Müftü Ahmet Hulusi Efendi, İzmir’de Millet Sinemasında toplanan Müdafaa-i Hukuk kongresinden itibaren Denizli Olayına kadar kesintisiz Milli Mücadele’nin Denizli’deki en önemli ismi ve Aydın havalisinde en önemli isimlerinden biri oldu.
Denizli’de Milli Mücadele konusunda 15 Mayıs günü ilk mitingin yapılması, ilçe müftülerinin daha sonraki günlerde mitingler yapması, Aydın cephesi ve sonrasında Menderes cephesinin savunulması için Kuva-yı Milliye gönüllülerinin temin edilmesi, Nazilli’nin Yunan işgalinden kurtarılması, şehirdeki göçmenlerin açlık ve barınma sorunları ile mücadele edilmesi, Umurlu-Köşk cephelerinin desteklenmesi sorunlarının çözümü için fiilen büyük emekler harcadı.
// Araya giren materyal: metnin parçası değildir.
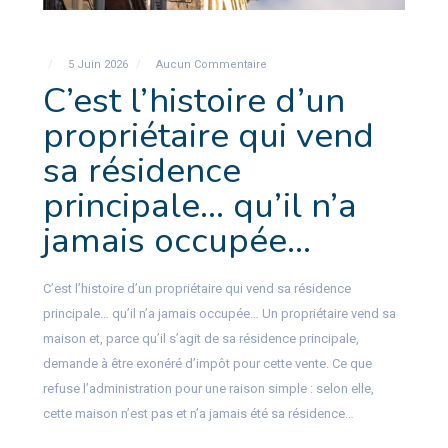
5 Juin 2026
Aucun Commentaire
C’est l’histoire d’un
propriétaire qui vend
sa résidence
principale… qu’il n’a
jamais occupée…
C’est l’histoire d’un propriétaire qui vend sa résidence
principale… qu’il n’a jamais occupée… Un propriétaire vend sa
maison et, parce qu’il s’agit de sa résidence principale,
demande à être exonéré d’impôt pour cette vente. Ce que
refuse l’administration pour une raison simple : selon elle,
cette maison n’est pas et n’a jamais été sa résidence…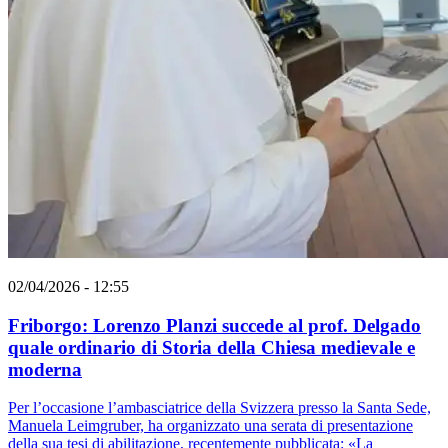
02/04/2026 - 12:55
Friborgo: Lorenzo Planzi succede al prof. Delgado
quale ordinario di Storia della Chiesa medievale e
moderna
Per l’occasione l’ambasciatrice della Svizzera presso la Santa Sede,
Manuela Leimgruber, ha organizzato una serata di presentazione
della sua tesi di abilitazione, recentemente pubblicata: «La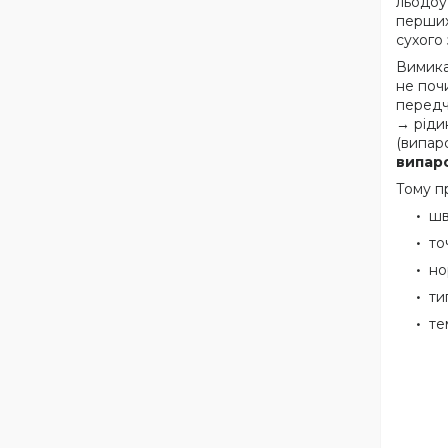
льодоу
перших
сухого
Вимикат
не поч
передч
→ ріди
(випар
випар
Тому п
шв
то
но
ти
те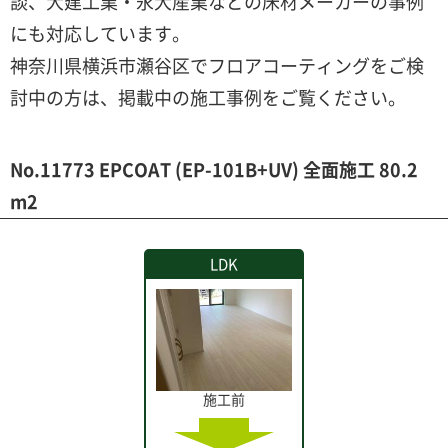
談、大建工業・永大産業などの床材メーカーの事例
にも対応しています。
神奈川県横浜市瀬谷区でフロアコーティングをご検
討中の方は、掲載中の施工事例をご覧ください。
No.11773 EPCOAT (EP-101B+UV) 全面施工 80.2
m2
LDK
施工前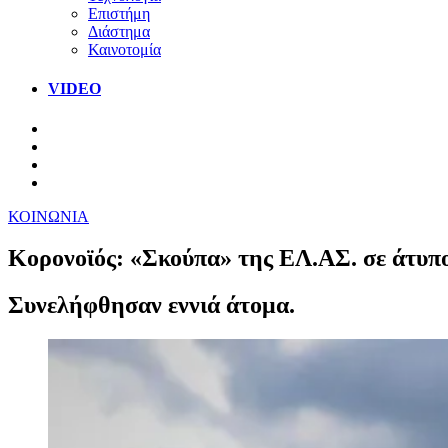
Επιστήμη
Διάστημα
Καινοτομία
VIDEO
ΚΟΙΝΩΝΙΑ
Κορονοϊός: «Σκούπα» της ΕΛ.ΑΣ. σε άτυπ
Συνελήφθησαν εννιά άτομα.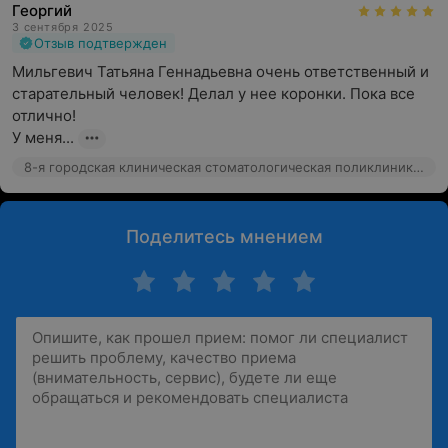
Георгий
3 сентября 2025
Отзыв подтвержден
Мильгевич Татьяна Геннадьевна очень ответственный и 
старательный человек! Делал у нее коронки. Пока все 
отлично! 

У меня...
8-я городская клиническая стоматологическая поликлиника, ул. Киселева, 32
Поделитесь мнением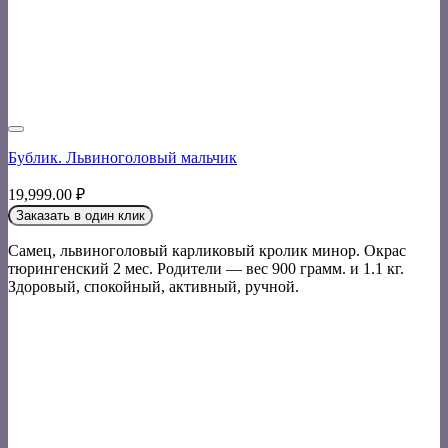
Бублик. Львиноголовый мальчик
19,999.00
₽
Заказать в один клик
Самец, львиноголовый карликовый кролик минор. Окрас
тюрингенский 2 мес. Родители — вес 900 грамм. и 1.1 кг.
Здоровый, спокойный, активный, ручной.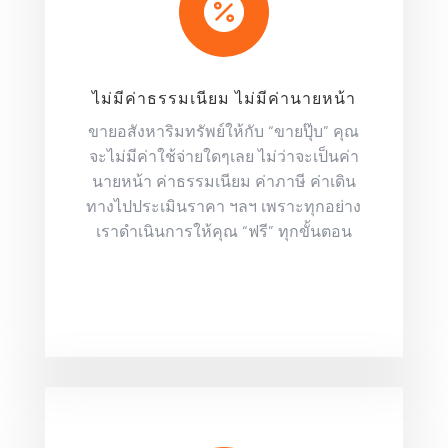

ไม่มีค่าธรรมเนียม ไม่มีค่านายหน้า
ขายอสังหาริมทรัพย์ให้กับ “ขายปุ๊บ” คุณ
จะไม่มีค่าใช้จ่ายใดๆเลย ไม่ว่าจะเป็นค่า
นายหน้า ค่าธรรมเนียม ค่าภาษี ค่าเดิน
ทางไปประเมินราคา ฯลฯ เพราะทุกอย่าง
เราดำเนินการให้คุณ “ฟรี” ทุกขั้นตอน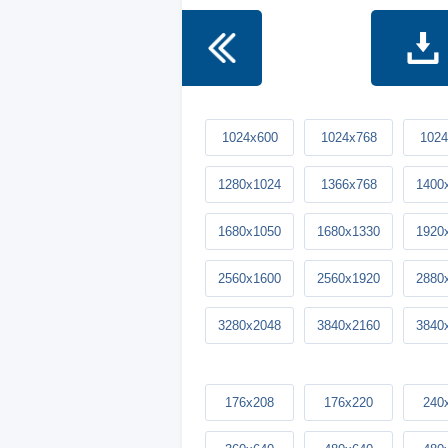
1024x600
1024x768
1024
1280x1024
1366x768
1400
1680x1050
1680x1330
1920
2560x1600
2560x1920
2880
3280x2048
3840x2160
3840
176x208
176x220
240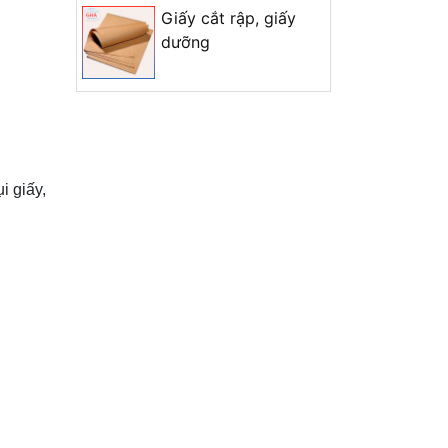
Giấy cắt rập, giấy
dưỡng
i giấy,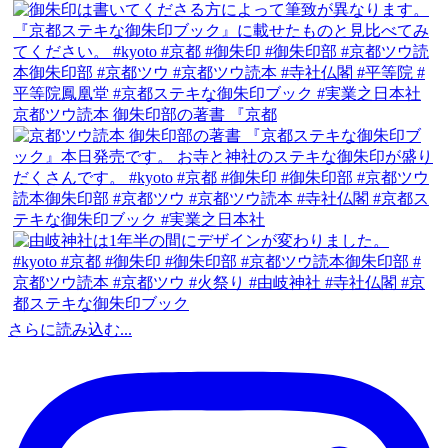
京都ツウ読本 御朱印部の著書 『京都
さらに読み込む...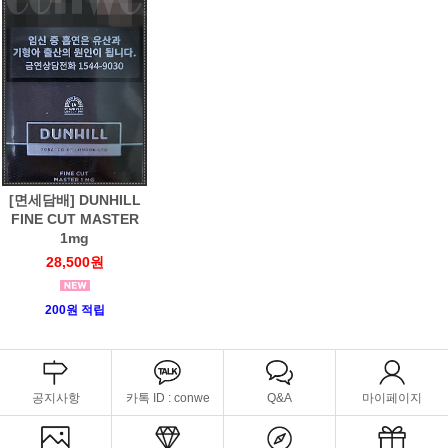
[면세담배] DUNHILL
FINE CUT MASTER
1mg
28,500원
200원 적립
공지사항
카톡 ID : conwe
Q&A
마이페이지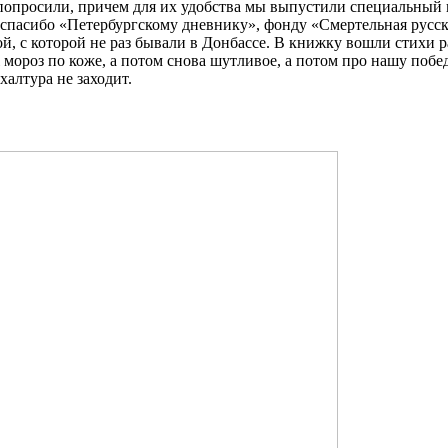
опросили, причем для их удобства мы выпустили специальный к
 спасибо «Петербургскому дневнику», фонду «Смертельная русск
й, с которой не раз бывали в Донбассе. В книжку вошли стихи 
 мороз по коже, а потом снова шутливое, а потом про нашу поб
халтура не заходит.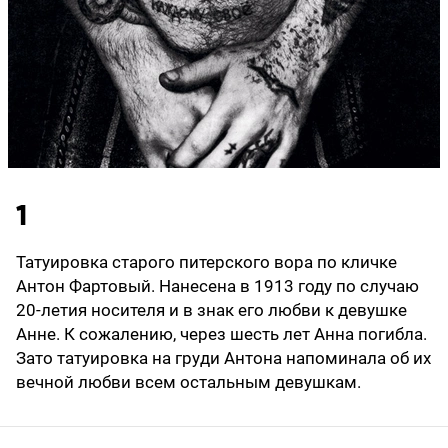
1
Татуировка старого питерского вора по кличке
Антон Фартовый. Нанесена в 1913 году по случаю
20-летия носителя и в знак его любви к девушке
Анне. К сожалению, через шесть лет Анна погибла.
Зато татуировка на груди Антона напоминала об их
вечной любви всем остальным девушкам.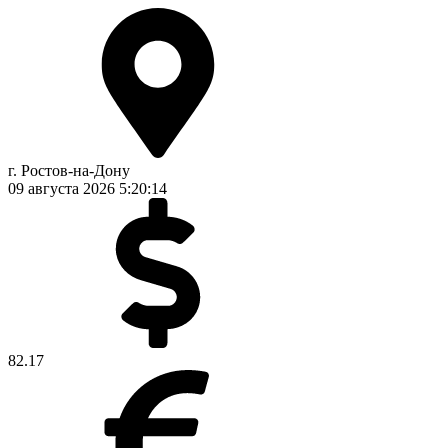
г. Ростов-на-Дону
09 августа 2026
5:20:15
82.17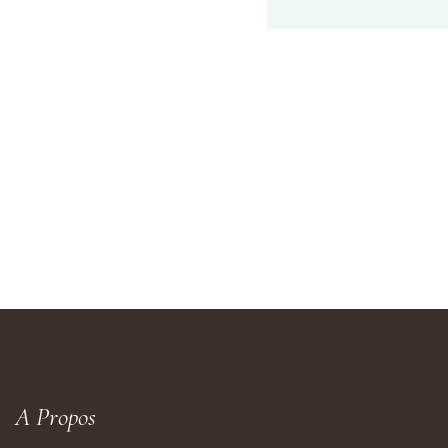
A Propos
Milli Mücadele’de böylesine önemli rolü olan bir kişinin İstiklal madalyasının olmadığı iddiasının öne sürülmesi çok şaşırtıcı, gereksiz ve akla zarar bir durum olsa gerektir. Tarihçi olmayan kişi ilk anda duyduğunda şok etkisi yaşar. Ama bir tarihçi için “olmaz öyle saçma şey, vardır, bakmak lazım” düşüncesi oluşur. Benim takıldığım husus;neden böyle bir iddiada bulunulmuştur…
Ben iddiayı ilk öğrendiğimde; yıllar önce Denizli milletvekilliği yapmış Rahmetli Haluk Müftülerin milli günlerde dedesi Müftü Ahmet Hulusi Efendi’nin madalyasını yakasına taktığını hatırladım. Benim madalyayı birden fazla yakasında görmüşlüğüm vardır. Birçok dikkatli kişi tarafından,hatırlamaya çalıştıklarında bu madalyayı hatırlayacaklarını biliyorum.
Bu konuda sosyal medyadan insanların baskılanmasına gerek yoktur. Sosyal medya bu nedenle güvenilir bir mecra değil zaten… Herkes aklına geleni yazabiliyor. Yani kuyuya taş atılıyor ve kuyudan taşı bekleyecek akıllılar beklenmeye başlanıyor.Normalde bir kişi Müftü Efendi’nin madalyası olup olmadığı merakına düşmüş ise; Müftü Efendinin ailesine ulaşıp sorabilir ve cevabını zaten alabilir. Anlaşılan bu yol, normal, kolay ve basit bir yol olarak görüldüğü için bu yola gidilmemiştir. Sayın İmamoğlu, ben bu konudan haberdar olduğum anda normal olarak torunu Sayın Faik Müftüler’e ulaşılarak madalyanın oldukça net fotoğraflarının alınması yoluna gittim. Sayın Faik Müftüler’e konuya gösterdiği yakın ilgisinden dolayı çok teşekkür ediyorum.
(Müftü Ahmet Hulusi Efendinin Torunu Faik Müftüler Madalya ve Berat ile)
(Madalya’nın iki taraflı görünüşü)
Ben, madalya fotoğraflarını beni bu iddiadan haberdar edip görüşümü merak eden kişiyle de; “siz ikna olmazsınız amma” diyerek paylaştım. O da ikna olmadı tabii ki… Ben, daha sonra madalya beratını aileden istirham ettim.Ayrıca, kendilerinde olduğundan emin olduğum madalya beratını da Faik Bey’den benimle paylaşmalarını istemiştim. Sağ olsunlar kısa sürede onu da paylaştılar. Madalya fotoğrafı ve beratı bu yersiz ve gereksiz iddia için yeterli belgelerdir.